[Provided data]

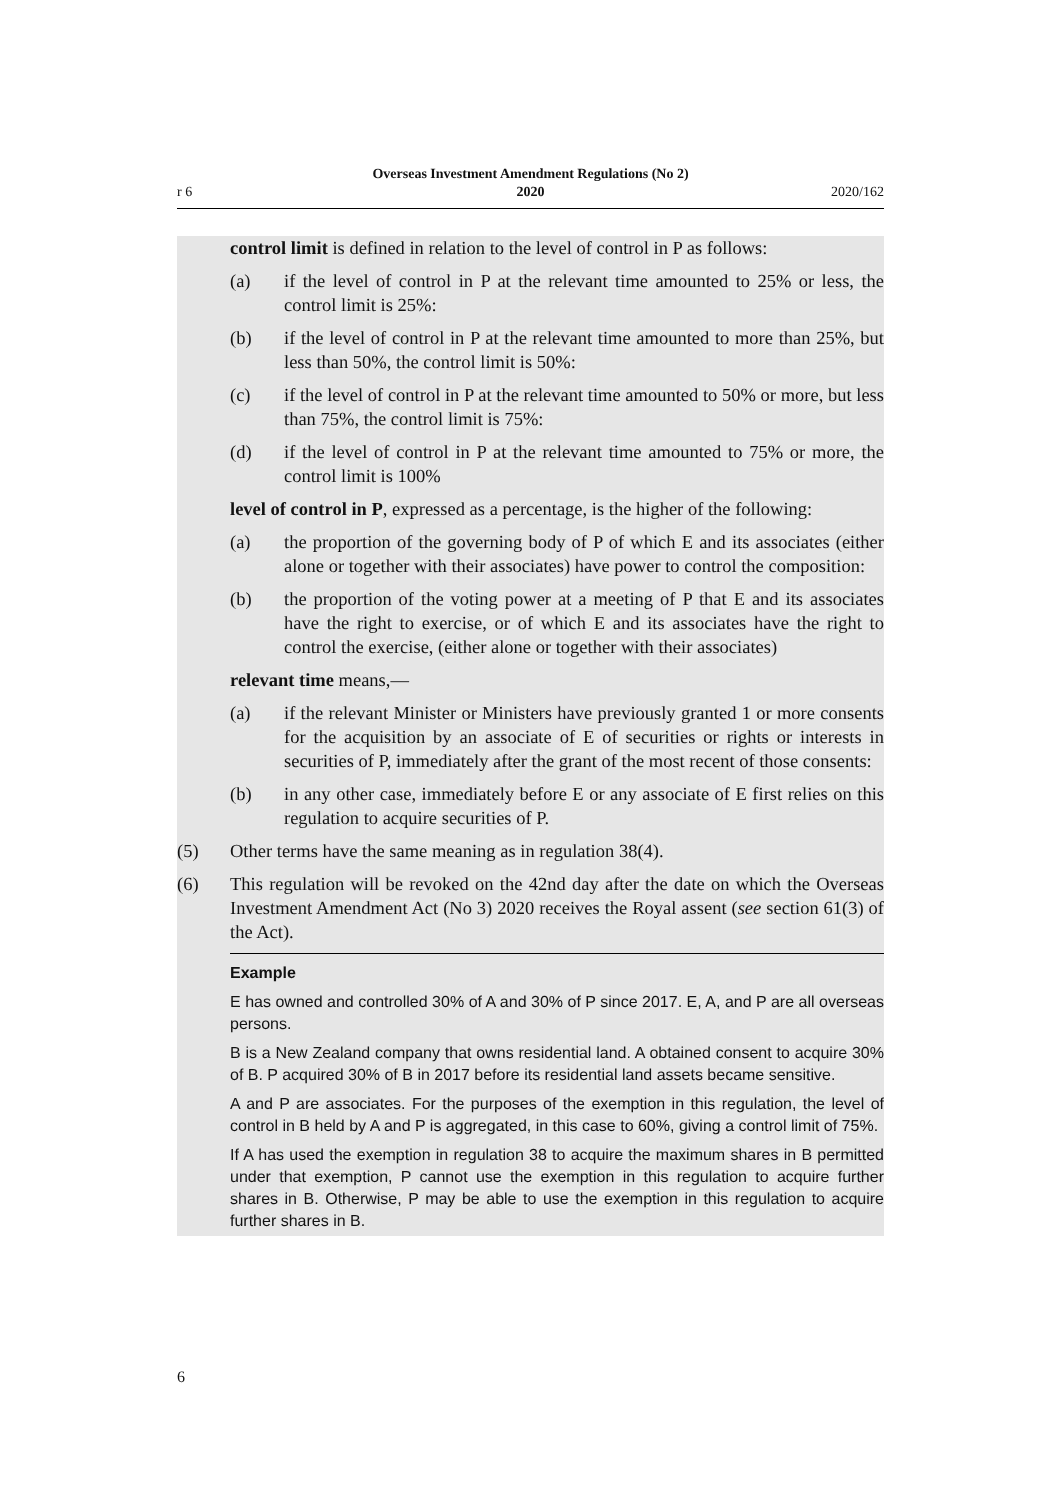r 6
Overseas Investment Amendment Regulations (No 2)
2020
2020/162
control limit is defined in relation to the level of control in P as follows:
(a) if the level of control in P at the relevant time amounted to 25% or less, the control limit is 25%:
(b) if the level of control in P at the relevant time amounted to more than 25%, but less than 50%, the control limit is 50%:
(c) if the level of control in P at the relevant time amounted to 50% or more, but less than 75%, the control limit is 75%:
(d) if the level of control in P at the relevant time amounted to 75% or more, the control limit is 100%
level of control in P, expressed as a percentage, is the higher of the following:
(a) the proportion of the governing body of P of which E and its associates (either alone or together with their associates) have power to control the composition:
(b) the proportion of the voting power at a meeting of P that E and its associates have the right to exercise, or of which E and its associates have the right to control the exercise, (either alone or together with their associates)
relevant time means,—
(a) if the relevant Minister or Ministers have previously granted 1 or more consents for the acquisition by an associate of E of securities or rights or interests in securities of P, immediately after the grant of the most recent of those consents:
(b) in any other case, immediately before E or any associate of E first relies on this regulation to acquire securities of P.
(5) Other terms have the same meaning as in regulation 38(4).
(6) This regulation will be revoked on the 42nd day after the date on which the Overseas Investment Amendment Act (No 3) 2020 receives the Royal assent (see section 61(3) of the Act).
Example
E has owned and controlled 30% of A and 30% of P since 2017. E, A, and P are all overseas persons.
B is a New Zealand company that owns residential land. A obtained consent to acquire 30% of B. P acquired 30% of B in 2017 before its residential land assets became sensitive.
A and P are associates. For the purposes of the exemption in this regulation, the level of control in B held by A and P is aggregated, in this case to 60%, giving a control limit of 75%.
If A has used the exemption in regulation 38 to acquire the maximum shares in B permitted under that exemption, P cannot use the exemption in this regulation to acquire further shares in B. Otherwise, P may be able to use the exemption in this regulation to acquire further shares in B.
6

* * *

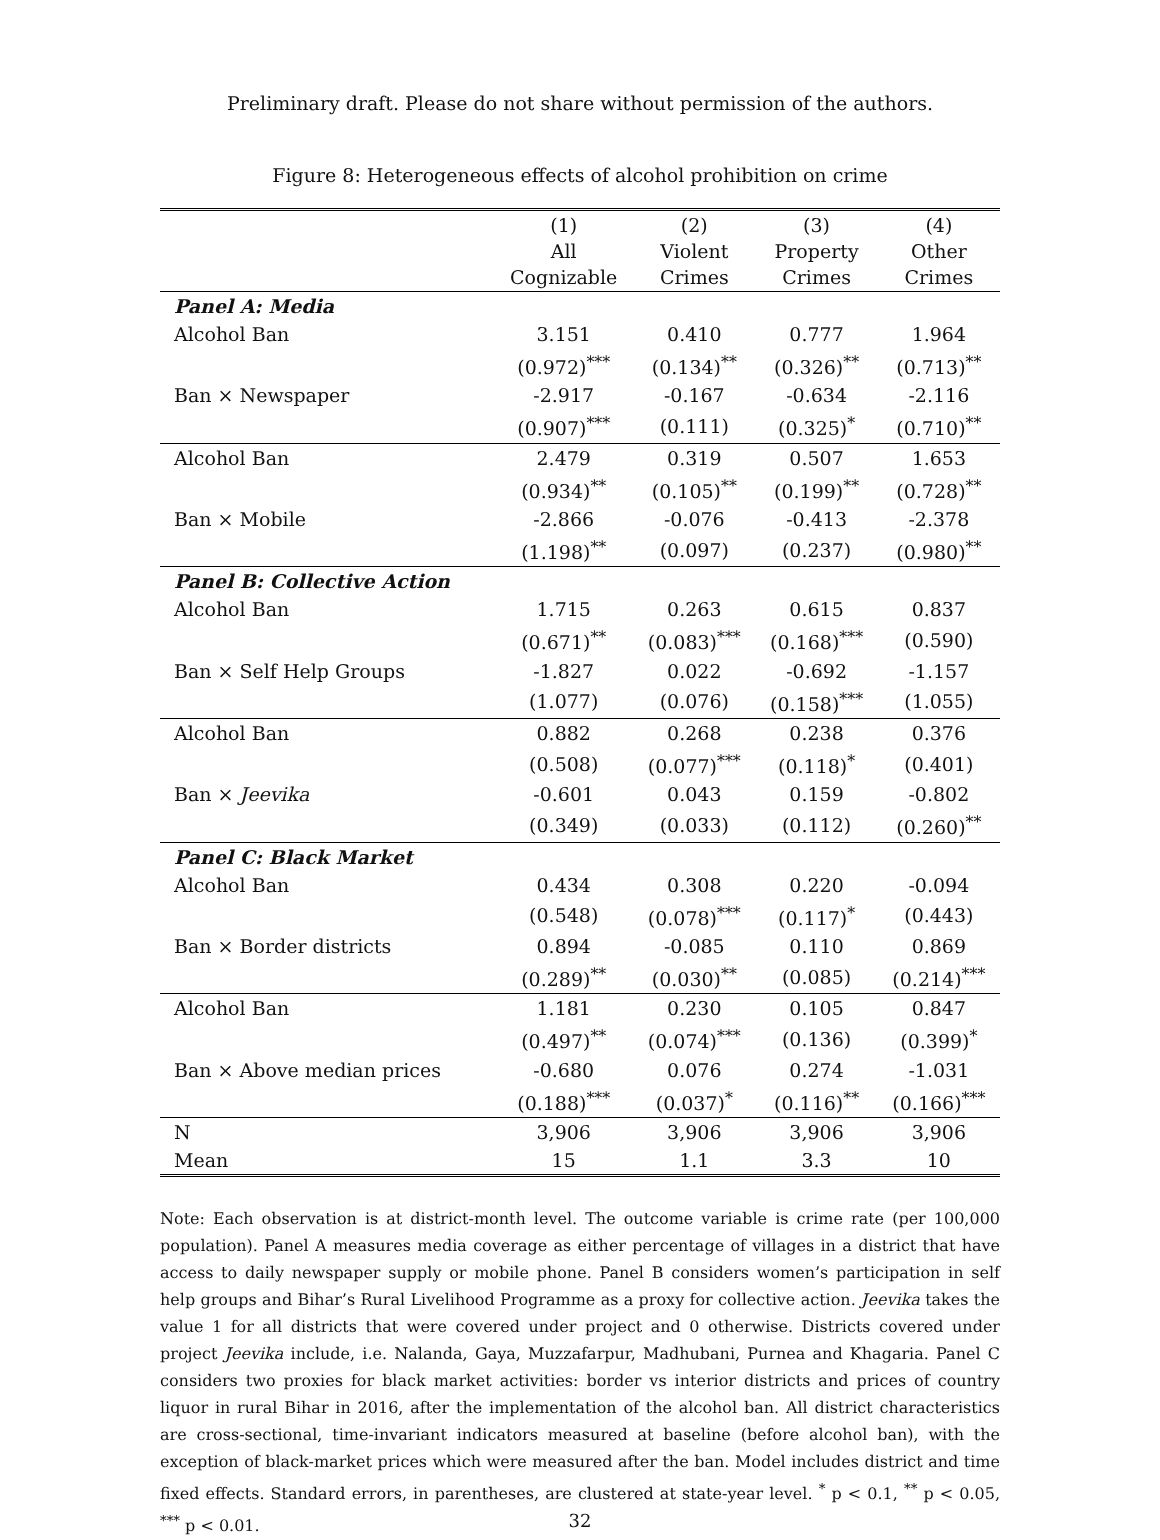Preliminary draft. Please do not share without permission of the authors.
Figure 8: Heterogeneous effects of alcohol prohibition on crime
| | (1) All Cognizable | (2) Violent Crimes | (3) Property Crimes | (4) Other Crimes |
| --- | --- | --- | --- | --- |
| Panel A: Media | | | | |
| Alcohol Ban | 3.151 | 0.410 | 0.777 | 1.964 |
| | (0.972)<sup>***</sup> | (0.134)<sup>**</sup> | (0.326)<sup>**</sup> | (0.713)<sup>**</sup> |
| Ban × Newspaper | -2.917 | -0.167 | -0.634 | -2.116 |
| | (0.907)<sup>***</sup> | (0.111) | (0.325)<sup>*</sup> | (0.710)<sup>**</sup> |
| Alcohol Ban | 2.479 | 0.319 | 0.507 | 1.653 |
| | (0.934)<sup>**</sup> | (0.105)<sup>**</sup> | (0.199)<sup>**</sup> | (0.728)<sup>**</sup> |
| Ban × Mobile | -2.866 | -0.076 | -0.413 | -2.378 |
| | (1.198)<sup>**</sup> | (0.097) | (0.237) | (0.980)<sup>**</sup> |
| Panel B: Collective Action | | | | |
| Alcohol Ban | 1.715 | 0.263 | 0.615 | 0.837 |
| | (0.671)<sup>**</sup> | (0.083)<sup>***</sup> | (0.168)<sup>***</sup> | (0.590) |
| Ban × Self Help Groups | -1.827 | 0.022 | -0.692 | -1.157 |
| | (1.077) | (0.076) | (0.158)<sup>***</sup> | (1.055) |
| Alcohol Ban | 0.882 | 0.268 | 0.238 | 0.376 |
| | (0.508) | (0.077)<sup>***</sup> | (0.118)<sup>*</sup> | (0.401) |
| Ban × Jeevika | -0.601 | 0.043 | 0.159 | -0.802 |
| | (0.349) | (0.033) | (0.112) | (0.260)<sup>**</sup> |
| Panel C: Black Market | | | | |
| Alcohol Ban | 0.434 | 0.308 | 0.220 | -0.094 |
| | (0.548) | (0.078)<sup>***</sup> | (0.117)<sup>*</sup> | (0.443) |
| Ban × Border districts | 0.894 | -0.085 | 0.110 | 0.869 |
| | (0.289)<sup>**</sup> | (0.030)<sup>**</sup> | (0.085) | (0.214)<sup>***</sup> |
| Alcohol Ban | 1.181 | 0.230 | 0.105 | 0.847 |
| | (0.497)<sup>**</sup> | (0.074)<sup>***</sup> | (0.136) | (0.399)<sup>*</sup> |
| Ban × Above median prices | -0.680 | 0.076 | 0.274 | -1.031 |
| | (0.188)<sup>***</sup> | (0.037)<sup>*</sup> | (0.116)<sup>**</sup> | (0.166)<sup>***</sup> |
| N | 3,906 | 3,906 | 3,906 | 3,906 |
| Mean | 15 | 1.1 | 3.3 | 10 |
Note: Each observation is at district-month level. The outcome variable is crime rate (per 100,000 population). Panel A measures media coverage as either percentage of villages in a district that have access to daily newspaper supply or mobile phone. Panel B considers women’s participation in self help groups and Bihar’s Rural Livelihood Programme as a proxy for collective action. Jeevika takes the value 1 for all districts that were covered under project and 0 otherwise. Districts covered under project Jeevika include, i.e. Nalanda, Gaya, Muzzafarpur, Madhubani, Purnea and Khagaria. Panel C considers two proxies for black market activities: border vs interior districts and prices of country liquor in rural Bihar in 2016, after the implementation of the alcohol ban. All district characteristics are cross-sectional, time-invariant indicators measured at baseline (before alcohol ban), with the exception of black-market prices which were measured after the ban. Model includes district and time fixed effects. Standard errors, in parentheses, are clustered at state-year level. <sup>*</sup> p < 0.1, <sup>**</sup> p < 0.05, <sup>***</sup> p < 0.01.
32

* * *

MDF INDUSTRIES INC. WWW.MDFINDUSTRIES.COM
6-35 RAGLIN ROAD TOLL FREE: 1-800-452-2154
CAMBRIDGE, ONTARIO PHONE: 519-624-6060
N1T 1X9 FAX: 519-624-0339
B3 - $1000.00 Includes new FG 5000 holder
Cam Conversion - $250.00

[Work instructions]
Tell how many lines above include the word "effects". Give the number alone.

[Exercise result]
2